If you were a fan of the teen detective TV show Veronica Mars, this was an exciting morning — creator Rob Thomas launched a Kickstarter campaign to finance a Veronica Mars movie. (I’m a fan, and I’ve backed the project.)
But even if you didn’t watch the show, the campaign should be cause for some excitement. That’s because (as a Kickstarter spokesperson confirmed) this is the first project to have the blessing of a major movie studio. Thomas writes that if he succeeds in crowdfunding the production, Warner Bros. (which owns the rights) has agreed to distribute the film.
It’s a sign that major media companies are taking Kickstarter more seriously. And if this works out, it might become a model for studios to resurrect other properties with small-but-passionate audiences — the obvious choice among Internet geeks is probably Firefly, and I’m also rooting for Thomas’ other beloved-but-canceled show Party Down. (A couple of years ago Arrested Development would have been another popular choice, but it’s already being resurrected by Netflix.)
Here’s how Thomas described his discussions with the studio:
Of course, Warner Bros. still owns Veronica Mars and we would need their blessing and cooperation to pull this off. Kristen [Bell, star of Veronica Mars] and I met with the Warner Bros. brass, and they agreed to allow us to take this shot. They were extremely cool about it, as a matter of fact. Their reaction was, if you can show there’s enough fan interest to warrant a movie, we’re on board.

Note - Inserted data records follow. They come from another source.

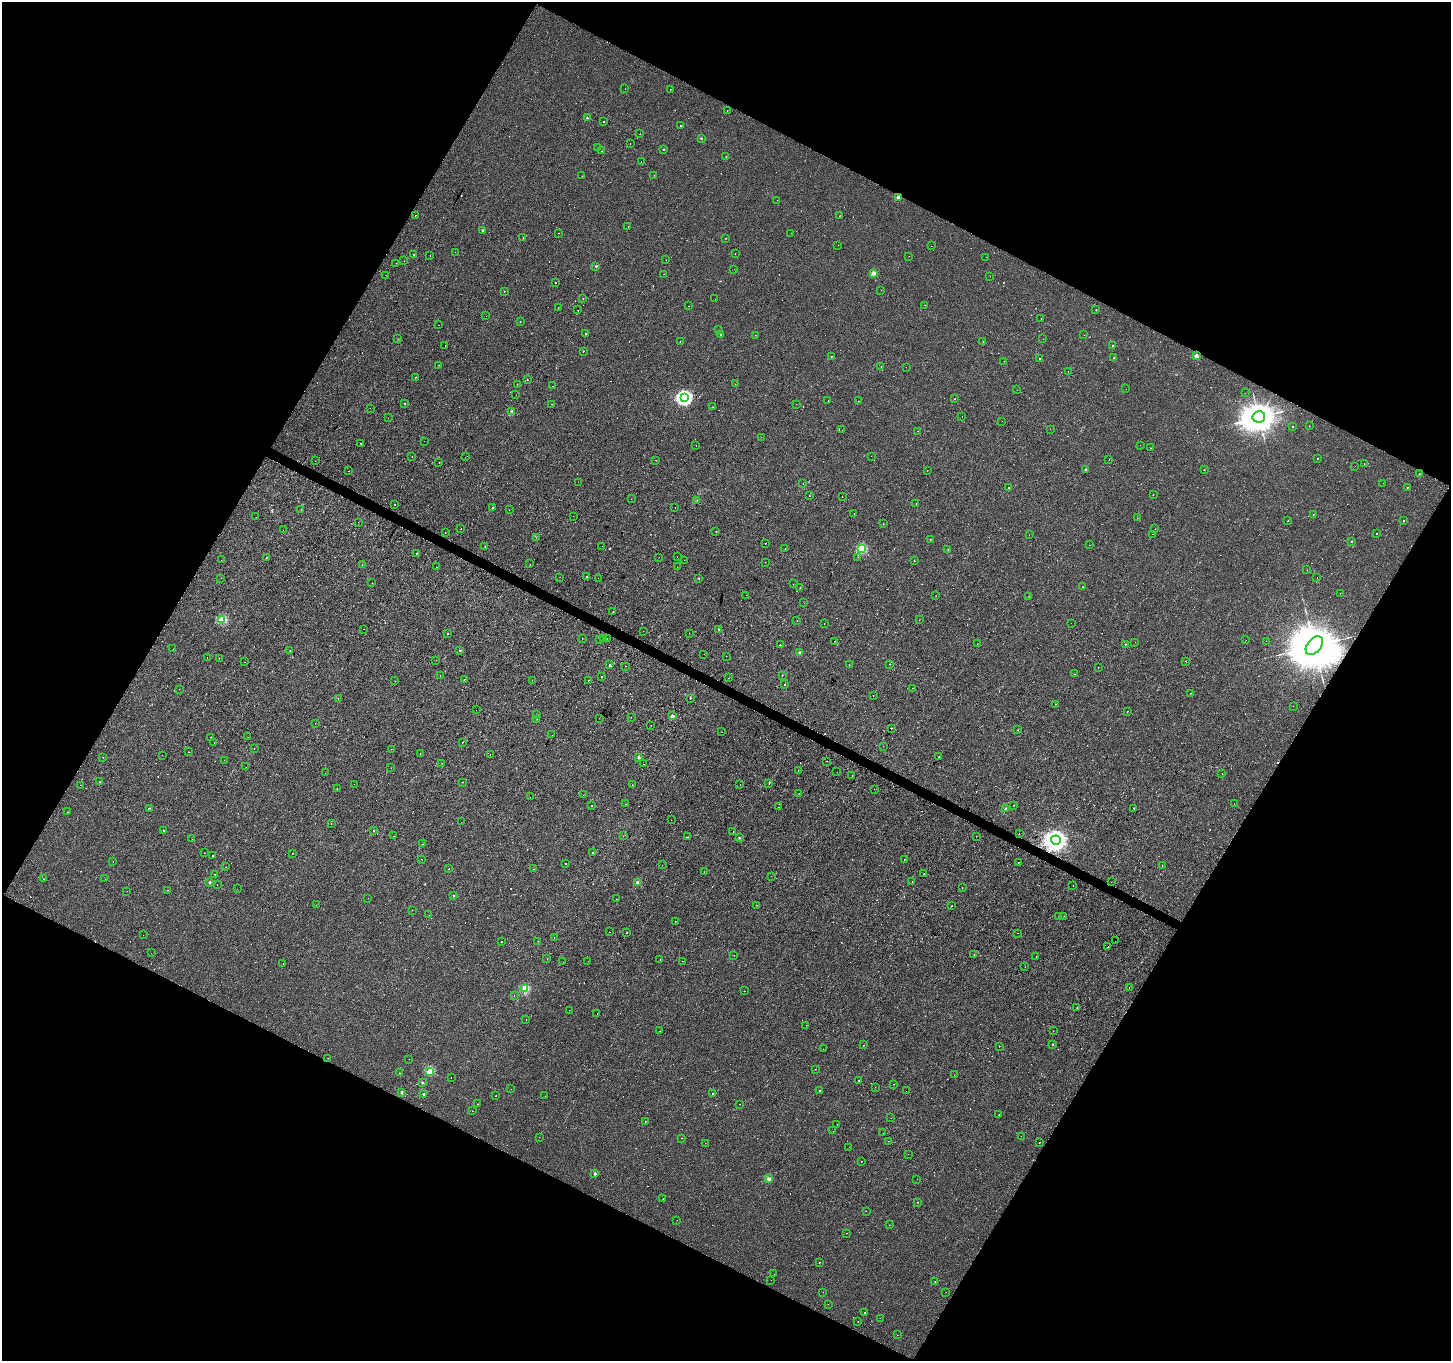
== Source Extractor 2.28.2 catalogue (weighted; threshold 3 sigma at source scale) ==
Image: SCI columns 2-5794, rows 259-5692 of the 5794 x 5883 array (HDU 1 of 3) = the unmasked area's bounding box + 8 px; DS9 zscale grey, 4 x 4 block average (1 PNG px = mean of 4 x 4 image px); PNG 1453 x 1363 px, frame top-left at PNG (2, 2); each listed source drawn as its Kron ellipse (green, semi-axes under 4 px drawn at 4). Shown black and unused: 47% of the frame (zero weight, under 2 of 3 exposures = <1% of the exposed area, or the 3 px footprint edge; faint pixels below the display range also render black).
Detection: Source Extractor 2.28.2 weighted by HDU 2 'WHT'. Background -8.71e-05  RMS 0.0051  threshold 0.023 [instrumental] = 3 sigma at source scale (4.5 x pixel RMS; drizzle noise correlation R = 1.50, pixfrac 1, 0.0396/0.0396 arcsec/px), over >= 5 px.
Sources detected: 677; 208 cosmic-ray / hot-pixel residue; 5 long thin detections or spike segments (spike, bleed or trail) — neither listed nor drawn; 1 coinciding with a brighter row at this scale — not listed separately; the other 463 listed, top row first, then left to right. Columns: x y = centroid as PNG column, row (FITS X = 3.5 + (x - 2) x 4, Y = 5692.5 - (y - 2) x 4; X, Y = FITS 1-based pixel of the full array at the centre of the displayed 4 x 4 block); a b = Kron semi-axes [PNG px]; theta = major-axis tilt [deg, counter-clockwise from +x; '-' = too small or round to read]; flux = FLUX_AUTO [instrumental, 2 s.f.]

Veronica Mars ran from 2004 to 2007 on UPN and the CW. In the years since, Thomas has talked about bringing it back as a movie, but he writes, “Warner Bros. wasn’t convinced there was enough interest to warrant a major studio-sized movie about Veronica and the project never got off the ground.”
Now, if the campaign gets funded, the plan is to shoot the movie this summer and release early next year, with a limited theatrical run followed by digital distribution. Prizes range from a PDF of the script to a speaking role as a waiter or waitress in the movie. (My personal favorite — you can pay $400 to have Thomas and Bell follow you on Twitter for a year.)
There’s an ambitious $2 million goal — other Kickstarter projects have raised more money, but when they did the goals were lower — and the team is actually hoping to raise more than that so that there’s a bigger budget. But things are definitely off to a good start. the campaign set a new Kickstarter record, raising $1 million in 4 hours and 24 minutes.
Update: Less than 12 hours after launching, the campaign has hit its $2 million goal.